▸ Arbeitsauftrag 1: Gib aus dem Text über CDU und CSU den Abschnitt wortgetreu wieder, beginnend bei „Die Kulisse, die“ und endend bei „neue Männerfreundschaft wirklich?“.
▸ Arbeitsauftrag 2: Führe den Text über CDU und CSU im Anschluss an seinen letzten Satz fort.

▸ Textpassage:
┌────────
Berlin. Die Schwesterparteien CDU und die CSU wollen mehr Harmonie wagen. Doch die erste Bewährung für die neue Freundschaft steht bald bevor.

Die Kulisse, die CSU-Chef Markus Söder und sein baldiger CDU-Amtskollege Friedrich Merz für ihr Treffen gewählt haben, ist beeindruckend. Am oberbayerischen Kirchsee, der den Blick auf die schneebedeckten Alpen freigibt, proben die beiden Unionspolitiker die Wiederannäherung ihrer entfremdeten Schwesterparteien. Der Himmel ist grau, doch Merz und Söder machen auf gut Wetter. Die Fotopresse ist eigens geladen, um diese Augenblicke festzuhalten. Doch wie belastbar ist diese neue Männerfreundschaft wirklich?

„Neustart. CDU und CSU schließen sich wieder eng zusammen“, kommentiert Söder auf Twitter eines der Bilder. Endlich, dürften viele Mitglieder und Anhänger der Union an dieser Stelle gesagt haben. Denn das Klima zwischen CDU und CSU war in den zurückliegenden Monaten bekanntlich äußerst frostig.

Zwischen Söder und Laschet ist alles gesagt

Was das persönliche Verhältnis zwischen Söder und dem scheidenden CDU-Chef Armin Laschet angeht, wird es wohl dauerhaft so bleiben. Nach dem verkorksten Wahlkampf der Union und der historischen Schlappe bei der Bundestagswahl herrscht dem Vernehmen nach weitgehende Funkstille zwischen Söder und dem gescheiterten Unionskanzlerkandidaten Laschet. Es sei alles gesagt, heißt es.
└────────
▸ Bereitgestelltes Material:
┌────────
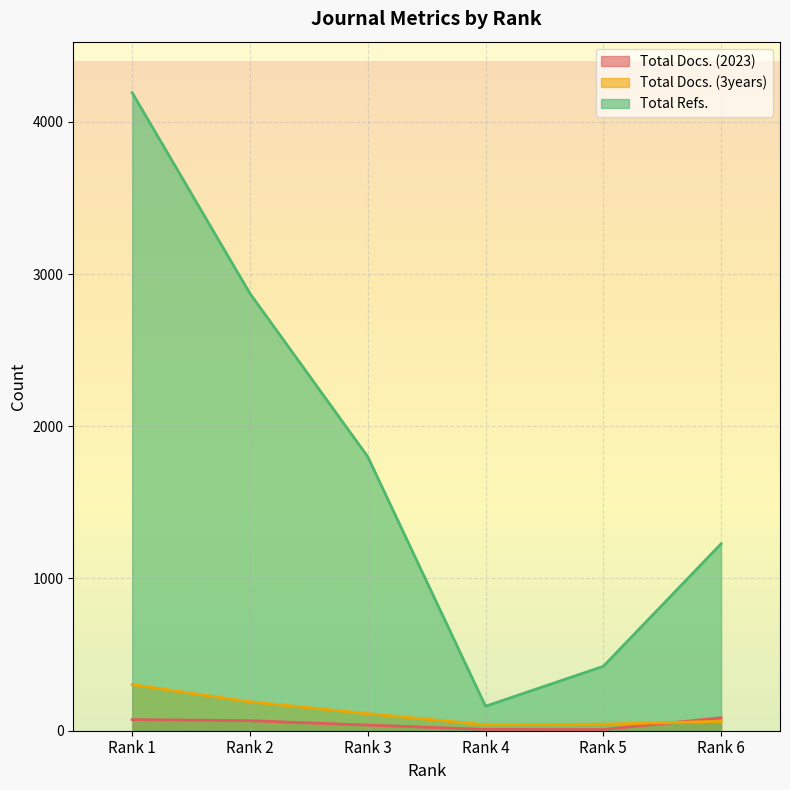

Which category has the lowest value in the Total Docs. (2023) series?

Rank 5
└────────
▸ Antwortfeld 1:
Die Kulisse, die CSU-Chef Markus Söder und sein baldiger CDU-Amtskollege Friedrich Merz für ihr Treffen gewählt haben, ist beeindruckend. Am oberbayerischen Kirchsee, der den Blick auf die schneebedeckten Alpen freigibt, proben die beiden Unionspolitiker die Wiederannäherung ihrer entfremdeten Schwesterparteien. Der Himmel ist grau, doch Merz und Söder machen auf gut Wetter. Die Fotopresse ist eigens geladen, um diese Augenblicke festzuhalten. Doch wie belastbar ist diese neue Männerfreundschaft wirklich?

▸ Antwortfeld 2:
Und bald hat Laschet ohnehin nichts mehr zu sagen in seiner Partei. Am nächsten Wochenende will die CDU auf einem Online-Parteitag Friedrich Merz zu ihrem neuen Vorsitzenden wählen. Die Christdemokraten schlagen damit ein neues Kapitel auf. Es trägt die Überschrift „Opposition“ – nach 16 Regierungsjahren im Bund.

Merz gilt vielen in der CDU als Hoffnungsträger, der der Partei wieder zu schärferem Profil verhelfen soll. Der hochgewachsene, 66 Jahre alte Wirtschaftsexperte mit dem zackigen Auftreten strahlt jenen Führungsanspruch aus, den viele bei Laschet vermisst haben. Merz hat fortan die Aufgabe, die krisengeschüttelte Partei zurück in die Erfolgszone zu führen.

Und dort ist die CDU bekanntermaßen immer dann gut angekommen, wenn es zwischen ihr und der selbstbewussten bayerischen Schwesterpartei CSU einigermaßen harmonierte. So wie jetzt offenbar zwischen Merz und Söder. Oder trügt das Bild?

Harmonie solange sie den Parteichefs nützt

Wer in die Union hineinhorcht, hört genau diese Sorge. Dass es nämlich zwischen den beiden Alpha-Männchen am Ende doch nicht so rundlaufen könnte. Gewiss, Merz habe beim ersten Mitgliederentscheid in der CDU-Geschichte gezeigt, dass er als Kandidat für den Vorsitz mit 62,1 Prozent Zustimmung klar die Mehrheit der Partei hinter sich hat. Seine Wahl auf dem Parteitag gilt nur noch als formelle Bestätigung des Mitgliedervotums.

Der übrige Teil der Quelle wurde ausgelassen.